Vlak bij de abdij ziet Johan een vreemde optocht van geestelijken die naar een verwilderd kerkhof in de buurt van de abdij gaan. Ze laten een doodskist in een crypte glijden. De nieuwsgierige Johan dringt de crypte binnen en ziet dat de doodskist vol met geld, goud en juwelen zit. De monniken merken hem op. Ze blijken allemaal een zwaard onder hun habijt te dragen en vallen Johan aan, tot de abt van de abdij verschijnt en het gevecht doet stoppen. Hij verklaart aan Johan dat de doodskisten vol kostbaarheden uit milde giften bestaan, die de monniken bij rijke edelen inzamelen. Tijdens hun gesprek brengt de abt Johan op de hoogte over de vileine Obscurant, die eeuwen geleden levend werd ingemetseld in een crypte. De muur van die crypte begint echter barsten te vertonen.
De Rode Ridder maakt kennis met een grappig trio: de monniken Guibertus, Perpettuus en Savinus. Hun aanwezigheid zorgt voor een lichtere toon doorheen de sinistere gebeurtenissen in dit verhaal.

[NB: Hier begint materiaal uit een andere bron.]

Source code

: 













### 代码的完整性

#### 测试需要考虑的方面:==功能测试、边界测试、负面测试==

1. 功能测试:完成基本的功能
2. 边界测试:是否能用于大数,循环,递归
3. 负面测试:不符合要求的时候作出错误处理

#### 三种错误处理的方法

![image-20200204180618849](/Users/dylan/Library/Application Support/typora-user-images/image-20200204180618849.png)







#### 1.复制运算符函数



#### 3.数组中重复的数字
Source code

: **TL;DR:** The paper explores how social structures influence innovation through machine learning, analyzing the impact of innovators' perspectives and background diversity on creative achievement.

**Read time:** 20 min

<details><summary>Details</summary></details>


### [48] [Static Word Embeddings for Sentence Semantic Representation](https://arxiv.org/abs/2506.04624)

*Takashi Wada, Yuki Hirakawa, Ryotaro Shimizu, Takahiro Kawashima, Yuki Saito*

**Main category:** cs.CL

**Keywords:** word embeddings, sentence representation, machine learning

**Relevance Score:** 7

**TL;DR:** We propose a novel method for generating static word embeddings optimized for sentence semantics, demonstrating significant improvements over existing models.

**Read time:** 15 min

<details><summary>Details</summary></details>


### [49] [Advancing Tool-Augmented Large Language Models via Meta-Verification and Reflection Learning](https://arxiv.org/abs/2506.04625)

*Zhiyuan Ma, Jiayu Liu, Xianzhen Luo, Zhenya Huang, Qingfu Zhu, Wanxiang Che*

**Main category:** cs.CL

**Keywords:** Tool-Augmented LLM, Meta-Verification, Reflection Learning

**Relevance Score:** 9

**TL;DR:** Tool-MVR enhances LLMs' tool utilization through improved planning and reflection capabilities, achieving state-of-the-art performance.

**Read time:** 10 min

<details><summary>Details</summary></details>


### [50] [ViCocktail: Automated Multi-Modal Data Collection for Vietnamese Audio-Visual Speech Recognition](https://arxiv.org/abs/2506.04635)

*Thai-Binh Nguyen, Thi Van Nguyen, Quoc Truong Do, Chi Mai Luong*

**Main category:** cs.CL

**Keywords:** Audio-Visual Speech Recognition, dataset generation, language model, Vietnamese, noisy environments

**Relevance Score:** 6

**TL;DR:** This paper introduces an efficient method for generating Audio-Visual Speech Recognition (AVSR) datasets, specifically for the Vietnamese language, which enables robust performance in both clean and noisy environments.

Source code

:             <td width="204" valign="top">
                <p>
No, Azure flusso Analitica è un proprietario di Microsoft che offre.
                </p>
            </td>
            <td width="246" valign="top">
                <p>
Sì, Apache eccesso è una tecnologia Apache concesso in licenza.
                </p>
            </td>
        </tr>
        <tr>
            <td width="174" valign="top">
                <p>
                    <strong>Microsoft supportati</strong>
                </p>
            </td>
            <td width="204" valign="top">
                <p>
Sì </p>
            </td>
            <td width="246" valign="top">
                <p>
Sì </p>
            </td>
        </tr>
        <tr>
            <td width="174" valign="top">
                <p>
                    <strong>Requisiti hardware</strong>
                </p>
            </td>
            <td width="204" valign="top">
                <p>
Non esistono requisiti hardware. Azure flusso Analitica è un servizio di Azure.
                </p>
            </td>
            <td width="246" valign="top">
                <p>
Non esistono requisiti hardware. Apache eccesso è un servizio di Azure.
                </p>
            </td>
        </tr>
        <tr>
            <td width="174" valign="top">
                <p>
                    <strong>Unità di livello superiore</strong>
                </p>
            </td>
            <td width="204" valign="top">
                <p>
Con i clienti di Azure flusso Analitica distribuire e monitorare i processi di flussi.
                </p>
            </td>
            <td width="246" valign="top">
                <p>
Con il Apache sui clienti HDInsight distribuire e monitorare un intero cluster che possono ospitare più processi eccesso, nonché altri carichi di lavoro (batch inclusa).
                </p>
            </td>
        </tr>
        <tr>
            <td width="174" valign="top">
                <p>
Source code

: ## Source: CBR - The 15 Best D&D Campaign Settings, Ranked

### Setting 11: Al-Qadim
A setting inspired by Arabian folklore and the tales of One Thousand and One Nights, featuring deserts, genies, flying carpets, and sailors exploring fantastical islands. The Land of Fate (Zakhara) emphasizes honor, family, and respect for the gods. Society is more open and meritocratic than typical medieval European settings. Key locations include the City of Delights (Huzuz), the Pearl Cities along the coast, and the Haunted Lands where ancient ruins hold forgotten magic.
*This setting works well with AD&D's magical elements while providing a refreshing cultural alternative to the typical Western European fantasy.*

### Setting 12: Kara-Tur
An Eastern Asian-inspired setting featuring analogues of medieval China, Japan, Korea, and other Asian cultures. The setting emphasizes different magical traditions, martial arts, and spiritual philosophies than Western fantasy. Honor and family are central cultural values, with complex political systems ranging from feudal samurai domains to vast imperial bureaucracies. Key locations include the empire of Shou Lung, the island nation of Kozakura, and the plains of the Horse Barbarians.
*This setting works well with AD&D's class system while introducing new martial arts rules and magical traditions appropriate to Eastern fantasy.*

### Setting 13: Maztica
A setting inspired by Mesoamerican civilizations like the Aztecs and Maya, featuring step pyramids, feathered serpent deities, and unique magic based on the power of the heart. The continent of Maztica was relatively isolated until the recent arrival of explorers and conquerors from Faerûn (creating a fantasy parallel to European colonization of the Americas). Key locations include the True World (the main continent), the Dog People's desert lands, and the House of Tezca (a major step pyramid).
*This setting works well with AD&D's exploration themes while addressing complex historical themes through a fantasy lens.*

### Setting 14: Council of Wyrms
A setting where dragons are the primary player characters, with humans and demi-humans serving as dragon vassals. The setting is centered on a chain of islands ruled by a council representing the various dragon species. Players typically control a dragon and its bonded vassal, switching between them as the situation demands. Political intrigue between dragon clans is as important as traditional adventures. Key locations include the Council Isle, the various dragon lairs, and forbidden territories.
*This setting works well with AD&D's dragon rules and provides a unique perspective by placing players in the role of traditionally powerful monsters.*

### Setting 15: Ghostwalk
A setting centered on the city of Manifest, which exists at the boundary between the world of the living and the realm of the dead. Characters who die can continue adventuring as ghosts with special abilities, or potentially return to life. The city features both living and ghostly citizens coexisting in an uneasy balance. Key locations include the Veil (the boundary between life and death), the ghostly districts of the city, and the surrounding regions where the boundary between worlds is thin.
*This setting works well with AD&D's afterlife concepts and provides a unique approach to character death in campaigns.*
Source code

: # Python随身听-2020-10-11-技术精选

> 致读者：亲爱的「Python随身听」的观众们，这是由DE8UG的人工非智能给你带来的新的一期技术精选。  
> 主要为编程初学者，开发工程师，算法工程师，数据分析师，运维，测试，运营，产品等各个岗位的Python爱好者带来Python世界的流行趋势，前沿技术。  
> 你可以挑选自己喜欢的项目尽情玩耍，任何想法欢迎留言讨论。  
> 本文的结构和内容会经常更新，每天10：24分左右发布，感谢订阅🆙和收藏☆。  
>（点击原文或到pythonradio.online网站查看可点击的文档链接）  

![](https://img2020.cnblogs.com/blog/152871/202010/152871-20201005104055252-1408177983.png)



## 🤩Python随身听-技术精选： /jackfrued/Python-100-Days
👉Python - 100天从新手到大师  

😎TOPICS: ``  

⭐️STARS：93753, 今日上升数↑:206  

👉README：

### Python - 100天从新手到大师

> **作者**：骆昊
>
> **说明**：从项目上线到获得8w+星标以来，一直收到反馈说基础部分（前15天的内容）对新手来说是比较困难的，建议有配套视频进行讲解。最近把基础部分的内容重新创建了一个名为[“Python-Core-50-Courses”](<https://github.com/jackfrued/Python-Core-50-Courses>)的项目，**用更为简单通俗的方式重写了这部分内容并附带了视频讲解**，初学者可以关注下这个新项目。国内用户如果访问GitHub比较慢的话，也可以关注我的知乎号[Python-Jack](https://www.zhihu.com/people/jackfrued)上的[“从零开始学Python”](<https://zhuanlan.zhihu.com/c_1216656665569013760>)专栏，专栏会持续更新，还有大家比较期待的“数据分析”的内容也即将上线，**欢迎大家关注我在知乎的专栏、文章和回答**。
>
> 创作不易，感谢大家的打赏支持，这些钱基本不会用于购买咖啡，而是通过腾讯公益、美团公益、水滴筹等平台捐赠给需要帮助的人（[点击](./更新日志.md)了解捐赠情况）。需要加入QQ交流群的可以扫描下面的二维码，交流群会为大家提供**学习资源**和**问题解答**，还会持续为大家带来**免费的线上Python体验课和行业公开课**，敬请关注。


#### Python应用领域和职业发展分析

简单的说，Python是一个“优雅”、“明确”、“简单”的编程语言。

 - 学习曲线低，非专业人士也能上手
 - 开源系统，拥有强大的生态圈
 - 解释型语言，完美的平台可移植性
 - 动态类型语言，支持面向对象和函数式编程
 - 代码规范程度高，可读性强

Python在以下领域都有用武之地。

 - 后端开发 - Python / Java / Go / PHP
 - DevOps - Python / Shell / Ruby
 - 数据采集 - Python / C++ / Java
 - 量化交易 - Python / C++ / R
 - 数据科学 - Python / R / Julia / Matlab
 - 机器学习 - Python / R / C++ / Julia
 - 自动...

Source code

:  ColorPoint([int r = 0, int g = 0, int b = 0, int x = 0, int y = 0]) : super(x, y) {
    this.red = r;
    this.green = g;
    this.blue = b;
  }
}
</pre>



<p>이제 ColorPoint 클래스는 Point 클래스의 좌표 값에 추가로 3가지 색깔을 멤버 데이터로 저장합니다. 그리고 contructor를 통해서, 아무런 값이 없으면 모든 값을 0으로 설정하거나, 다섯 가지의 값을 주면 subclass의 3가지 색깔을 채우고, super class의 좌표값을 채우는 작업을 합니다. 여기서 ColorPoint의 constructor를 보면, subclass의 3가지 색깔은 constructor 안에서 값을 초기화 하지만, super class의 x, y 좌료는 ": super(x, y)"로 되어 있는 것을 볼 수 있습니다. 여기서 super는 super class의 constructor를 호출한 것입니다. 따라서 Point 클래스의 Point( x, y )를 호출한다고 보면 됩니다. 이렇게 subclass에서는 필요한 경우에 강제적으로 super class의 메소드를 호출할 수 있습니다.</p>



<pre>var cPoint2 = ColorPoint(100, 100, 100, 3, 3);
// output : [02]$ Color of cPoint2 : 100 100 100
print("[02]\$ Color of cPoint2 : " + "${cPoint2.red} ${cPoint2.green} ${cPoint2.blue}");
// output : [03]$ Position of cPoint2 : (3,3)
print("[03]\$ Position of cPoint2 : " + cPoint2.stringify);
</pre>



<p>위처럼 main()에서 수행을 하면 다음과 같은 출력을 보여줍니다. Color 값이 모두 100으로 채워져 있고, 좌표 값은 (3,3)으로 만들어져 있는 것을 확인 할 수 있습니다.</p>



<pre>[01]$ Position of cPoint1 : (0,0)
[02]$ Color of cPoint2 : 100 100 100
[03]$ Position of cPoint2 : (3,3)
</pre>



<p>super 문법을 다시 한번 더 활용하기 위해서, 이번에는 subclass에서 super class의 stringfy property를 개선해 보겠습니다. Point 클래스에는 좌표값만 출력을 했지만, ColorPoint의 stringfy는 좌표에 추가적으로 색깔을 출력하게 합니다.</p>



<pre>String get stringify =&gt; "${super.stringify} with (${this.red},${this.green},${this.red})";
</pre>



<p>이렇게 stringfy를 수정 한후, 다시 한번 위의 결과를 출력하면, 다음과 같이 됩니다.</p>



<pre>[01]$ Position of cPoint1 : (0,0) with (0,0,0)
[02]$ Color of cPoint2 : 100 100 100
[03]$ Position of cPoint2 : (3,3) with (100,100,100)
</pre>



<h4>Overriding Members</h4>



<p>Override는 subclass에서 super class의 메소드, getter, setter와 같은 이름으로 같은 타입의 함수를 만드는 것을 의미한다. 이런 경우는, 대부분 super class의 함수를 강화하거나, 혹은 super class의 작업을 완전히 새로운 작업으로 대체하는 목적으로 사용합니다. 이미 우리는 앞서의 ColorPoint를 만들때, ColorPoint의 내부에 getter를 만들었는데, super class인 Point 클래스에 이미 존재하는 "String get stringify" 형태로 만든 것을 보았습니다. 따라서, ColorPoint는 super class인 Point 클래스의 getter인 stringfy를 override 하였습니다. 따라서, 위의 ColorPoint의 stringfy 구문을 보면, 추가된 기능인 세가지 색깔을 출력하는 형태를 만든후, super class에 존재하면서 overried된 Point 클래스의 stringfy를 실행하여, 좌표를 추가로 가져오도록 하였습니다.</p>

Die nacht ontstaat er een bres in de muur van de crypte van de Obscurant. Er komt een zwavelrook uit, waardoor iedereen van deze ruimte moet wegvluchten. Bovendien komt Johan erachter dat de geestelijken — op de abt en het trio na — eigenlijk rovers zijn, die wachten op de komst van de Obscurant om onder zijn leiding de uitverkoren volgelingen te worden.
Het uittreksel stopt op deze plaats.